Photo credit: Chelsea Hadley.
In which Reinhardt talks about why she rarely uses her notebook, how her first book may have been the easiest to write, and getting a sixteen-year-old to translate into IM.
Dana Reinhardt is the author of three novels for young adults. Her most recent book, How to Build a House (Random/Lamb, 2008), tells the story of a resilient teen who leaves her split family and life on the coast for a summer in Tennessee. Reinhardt’s pre-novel-writing experience includes working in the foster care system, fact-checking for a movie magazine, working for PBS’ Frontline, and time spent as a reader for a young adult line at a mass-market paperback house.
We chatted by phone eons ago (she’s very patient). I read through the conversation last month while simultaneously attempting to tackle a novel during NaNoWriMo, and her words rang so true — there’s great advice here for artists of all stripes, and especially for writers.
Dana Reinhardt on the web: danareinhardt.net
Cecil Vortex: Do you have a writing routine you hold to?

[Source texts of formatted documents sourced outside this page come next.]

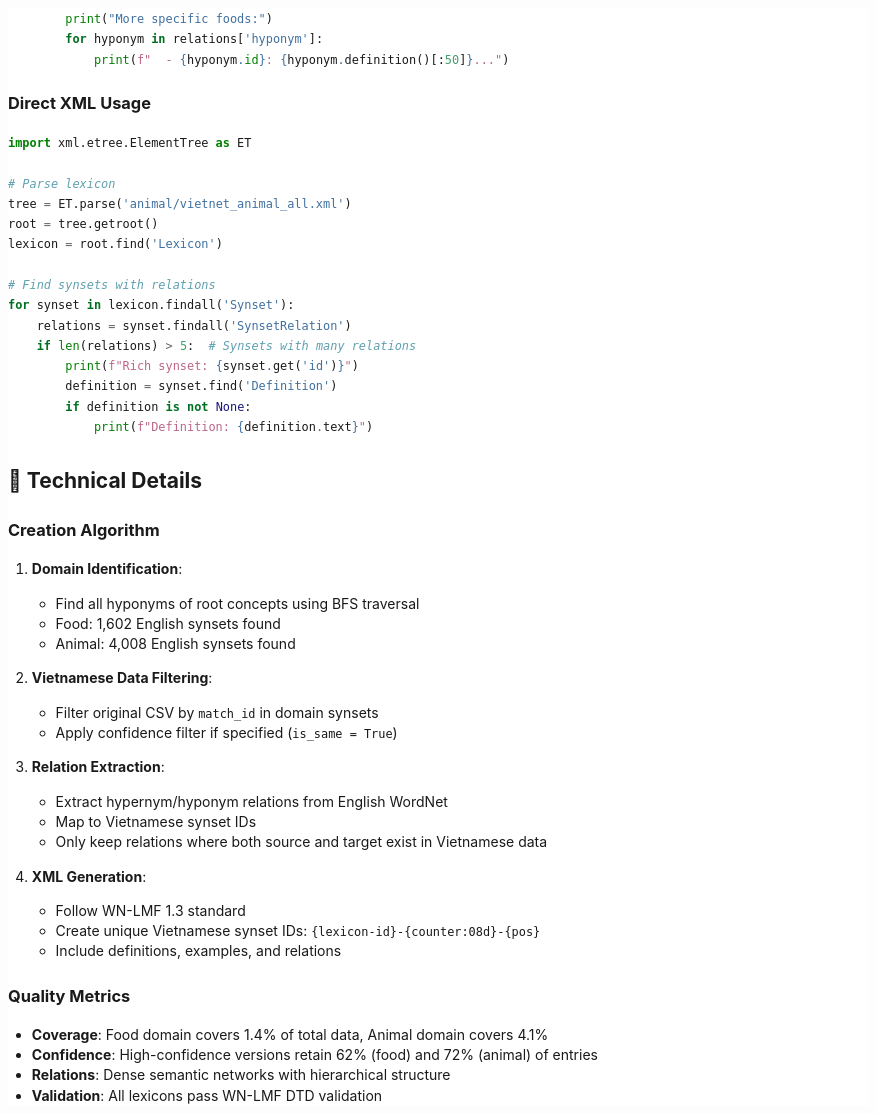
 ```python
        print("More specific foods:")
        for hyponym in relations['hyponym']:
            print(f"  - {hyponym.id}: {hyponym.definition()[:50]}...")
```

### Direct XML Usage

```python
import xml.etree.ElementTree as ET

# Parse lexicon
tree = ET.parse('animal/vietnet_animal_all.xml')
root = tree.getroot()
lexicon = root.find('Lexicon')

# Find synsets with relations
for synset in lexicon.findall('Synset'):
    relations = synset.findall('SynsetRelation')
    if len(relations) > 5:  # Synsets with many relations
        print(f"Rich synset: {synset.get('id')}")
        definition = synset.find('Definition')
        if definition is not None:
            print(f"Definition: {definition.text}")
```

## 🔧 Technical Details

### Creation Algorithm

1. **Domain Identification**: 
   - Find all hyponyms of root concepts using BFS traversal
   - Food: 1,602 English synsets found
   - Animal: 4,008 English synsets found

2. **Vietnamese Data Filtering**:
   - Filter original CSV by `match_id` in domain synsets
   - Apply confidence filter if specified (`is_same = True`)

3. **Relation Extraction**:
   - Extract hypernym/hyponym relations from English WordNet
   - Map to Vietnamese synset IDs
   - Only keep relations where both source and target exist in Vietnamese data

4. **XML Generation**:
   - Follow WN-LMF 1.3 standard
   - Create unique Vietnamese synset IDs: `{lexicon-id}-{counter:08d}-{pos}`
   - Include definitions, examples, and relations

### Quality Metrics

- **Coverage**: Food domain covers 1.4% of total data, Animal domain covers 4.1%
- **Confidence**: High-confidence versions retain 62% (food) and 72% (animal) of entries
- **Relations**: Dense semantic networks with hierarchical structure
- **Validation**: All lexicons pass WN-LMF DTD validation
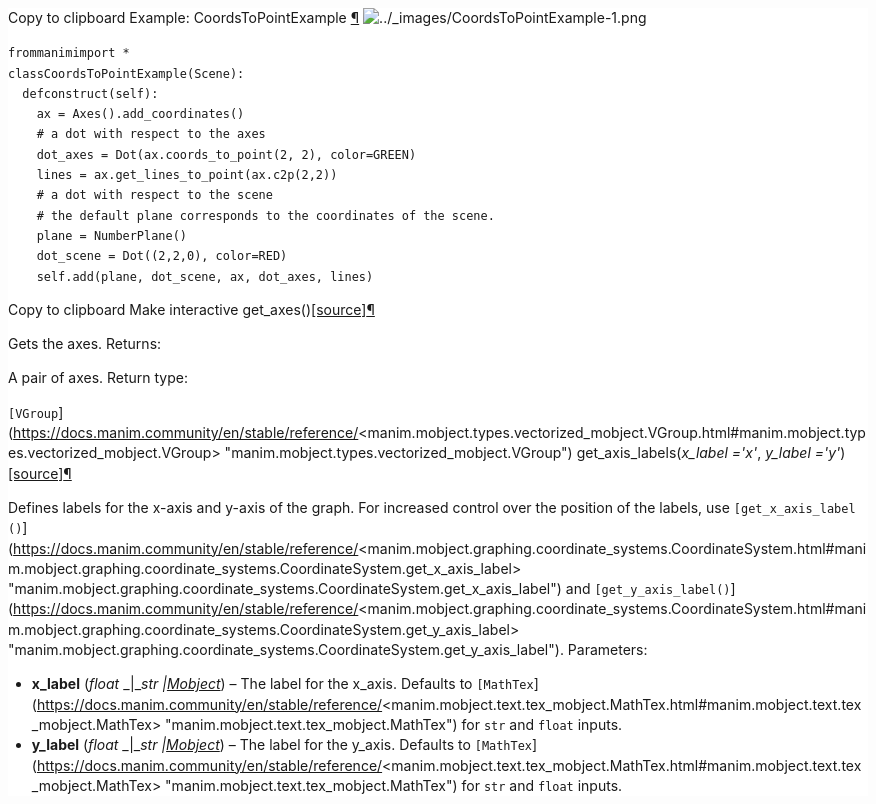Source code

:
 ```
```
Copy to clipboard
Example: CoordsToPointExample [¶](https://docs.manim.community/en/stable/reference/<#coordstopointexample>)
![../_images/CoordsToPointExample-1.png](https://docs.manim.community/en/stable/_images/CoordsToPointExample-1.png)
```
frommanimimport *
classCoordsToPointExample(Scene):
  defconstruct(self):
    ax = Axes().add_coordinates()
    # a dot with respect to the axes
    dot_axes = Dot(ax.coords_to_point(2, 2), color=GREEN)
    lines = ax.get_lines_to_point(ax.c2p(2,2))
    # a dot with respect to the scene
    # the default plane corresponds to the coordinates of the scene.
    plane = NumberPlane()
    dot_scene = Dot((2,2,0), color=RED)
    self.add(plane, dot_scene, ax, dot_axes, lines)

```
Copy to clipboard
Make interactive
get_axes()[[source]](https://docs.manim.community/en/stable/reference/<../_modules/manim/mobject/graphing/coordinate_systems.html#Axes.get_axes>)[¶](https://docs.manim.community/en/stable/reference/<#manim.mobject.graphing.coordinate_systems.Axes.get_axes> "Link to this definition")
    
Gets the axes.
Returns:
    
A pair of axes.
Return type:
    
`[VGroup`](https://docs.manim.community/en/stable/reference/<manim.mobject.types.vectorized_mobject.VGroup.html#manim.mobject.types.vectorized_mobject.VGroup> "manim.mobject.types.vectorized_mobject.VGroup")
get_axis_labels(_x_label ='x'_, _y_label ='y'_)[[source]](https://docs.manim.community/en/stable/reference/<../_modules/manim/mobject/graphing/coordinate_systems.html#Axes.get_axis_labels>)[¶](https://docs.manim.community/en/stable/reference/<#manim.mobject.graphing.coordinate_systems.Axes.get_axis_labels> "Link to this definition")
    
Defines labels for the x-axis and y-axis of the graph.
For increased control over the position of the labels, use `[get_x_axis_label()`](https://docs.manim.community/en/stable/reference/<manim.mobject.graphing.coordinate_systems.CoordinateSystem.html#manim.mobject.graphing.coordinate_systems.CoordinateSystem.get_x_axis_label> "manim.mobject.graphing.coordinate_systems.CoordinateSystem.get_x_axis_label") and `[get_y_axis_label()`](https://docs.manim.community/en/stable/reference/<manim.mobject.graphing.coordinate_systems.CoordinateSystem.html#manim.mobject.graphing.coordinate_systems.CoordinateSystem.get_y_axis_label> "manim.mobject.graphing.coordinate_systems.CoordinateSystem.get_y_axis_label").
Parameters:
    
  * **x_label** (_float_ _|__str_ _|_[_Mobject_](https://docs.manim.community/en/stable/reference/<manim.mobject.mobject.Mobject.html#manim.mobject.mobject.Mobject> "manim.mobject.mobject.Mobject")) – The label for the x_axis. Defaults to `[MathTex`](https://docs.manim.community/en/stable/reference/<manim.mobject.text.tex_mobject.MathTex.html#manim.mobject.text.tex_mobject.MathTex> "manim.mobject.text.tex_mobject.MathTex") for `str` and `float` inputs.
  * **y_label** (_float_ _|__str_ _|_[_Mobject_](https://docs.manim.community/en/stable/reference/<manim.mobject.mobject.Mobject.html#manim.mobject.mobject.Mobject> "manim.mobject.mobject.Mobject")) – The label for the y_axis. Defaults to `[MathTex`](https://docs.manim.community/en/stable/reference/<manim.mobject.text.tex_mobject.MathTex.html#manim.mobject.text.tex_mobject.MathTex> "manim.mobject.text.tex_mobject.MathTex") for `str` and `float` inputs.
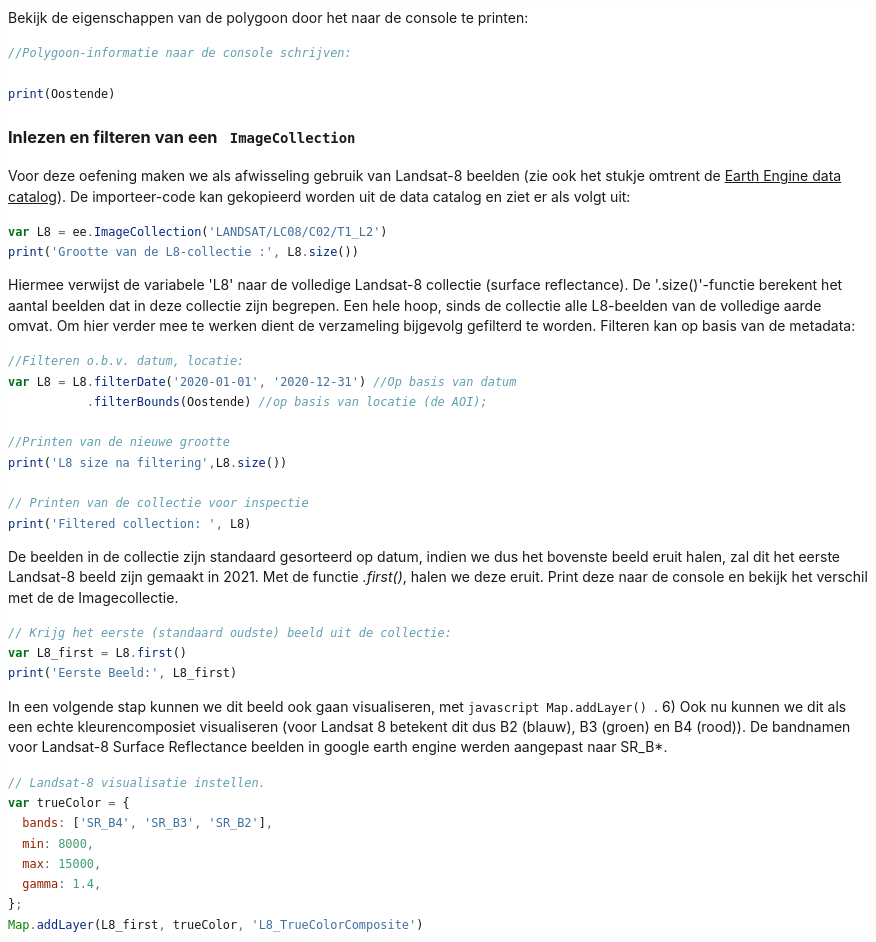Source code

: Bekijk de eigenschappen van de polygoon door het naar de console te printen:

```javascript
//Polygoon-informatie naar de console schrijven:

print(Oostende)
```


### Inlezen en filteren van een ``` ImageCollection```

Voor deze oefening maken we als afwisseling gebruik van Landsat-8 beelden (zie ook het stukje omtrent de [Earth Engine data catalog]()). De importeer-code kan gekopieerd worden uit de data catalog en ziet er als volgt uit:

```javascript
var L8 = ee.ImageCollection('LANDSAT/LC08/C02/T1_L2')
print('Grootte van de L8-collectie :', L8.size())
```

Hiermee verwijst de variabele 'L8' naar de volledige Landsat-8 collectie (surface reflectance). De '.size()'-functie berekent het aantal beelden dat in deze collectie zijn begrepen. Een hele hoop, sinds de collectie alle L8-beelden van de volledige aarde omvat. Om hier verder mee te werken dient de verzameling bijgevolg gefilterd te worden. Filteren kan op basis van de metadata:

```javascript
//Filteren o.b.v. datum, locatie:
var L8 = L8.filterDate('2020-01-01', '2020-12-31') //Op basis van datum
           .filterBounds(Oostende) //op basis van locatie (de AOI);

//Printen van de nieuwe grootte
print('L8 size na filtering',L8.size())

// Printen van de collectie voor inspectie
print('Filtered collection: ', L8)
```

De beelden in de collectie zijn standaard gesorteerd op datum, indien we dus het bovenste beeld eruit halen, zal dit het eerste Landsat-8 beeld zijn gemaakt in 2021. Met de functie *.first()*, halen we deze eruit.  Print deze naar de console en bekijk het verschil met de de Imagecollectie.

```javascript
// Krijg het eerste (standaard oudste) beeld uit de collectie:
var L8_first = L8.first()
print('Eerste Beeld:', L8_first)

```

In een volgende stap kunnen we dit beeld ook gaan visualiseren, met ```javascript Map.addLayer() ```. 6)	Ook nu kunnen we dit als een echte kleurencomposiet visualiseren (voor Landsat 8 betekent dit dus B2 (blauw), B3 (groen) en B4 (rood)). De bandnamen voor Landsat-8 Surface Reflectance beelden in google earth engine werden aangepast naar SR_B*. 


```javascript
// Landsat-8 visualisatie instellen.
var trueColor = {
  bands: ['SR_B4', 'SR_B3', 'SR_B2'],
  min: 8000,
  max: 15000,
  gamma: 1.4,
};
Map.addLayer(L8_first, trueColor, 'L8_TrueColorComposite')
```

Dana Reinhardt: I do. I try my best to stick to writing every workday. It’s a bonus if I do any writing on a weekend. I try to write Monday through Friday as if I had a real job. My goal for each day can change but in general, my rule is that my workday’s not done until I have three pages, which is roughly 1,000 words, maybe a little less. So it’s somewhere in there. I generally don’t let myself off the hook until I’ve done that. And sometimes I can do that in 40 minutes, and sometimes it takes me ten hours. But I try to have that done every single day.
CV: Is there an outline you work off?
DR: I don’t work with outlines. I know a lot of people do, but I don’t. I mean, I know where I’m headed, usually. Before each book so far that I’ve written, I know generally the arc of the story and how I want it to end. And sometimes I’ll have certain things I have an idea that I want to have happen halfway through. But in general, for me, the fun about writing is finding out what happens between the beginning and the end of the story.
CV: Do you try to get a first draft out and then go back and revise? Or do you tend to polish as you go?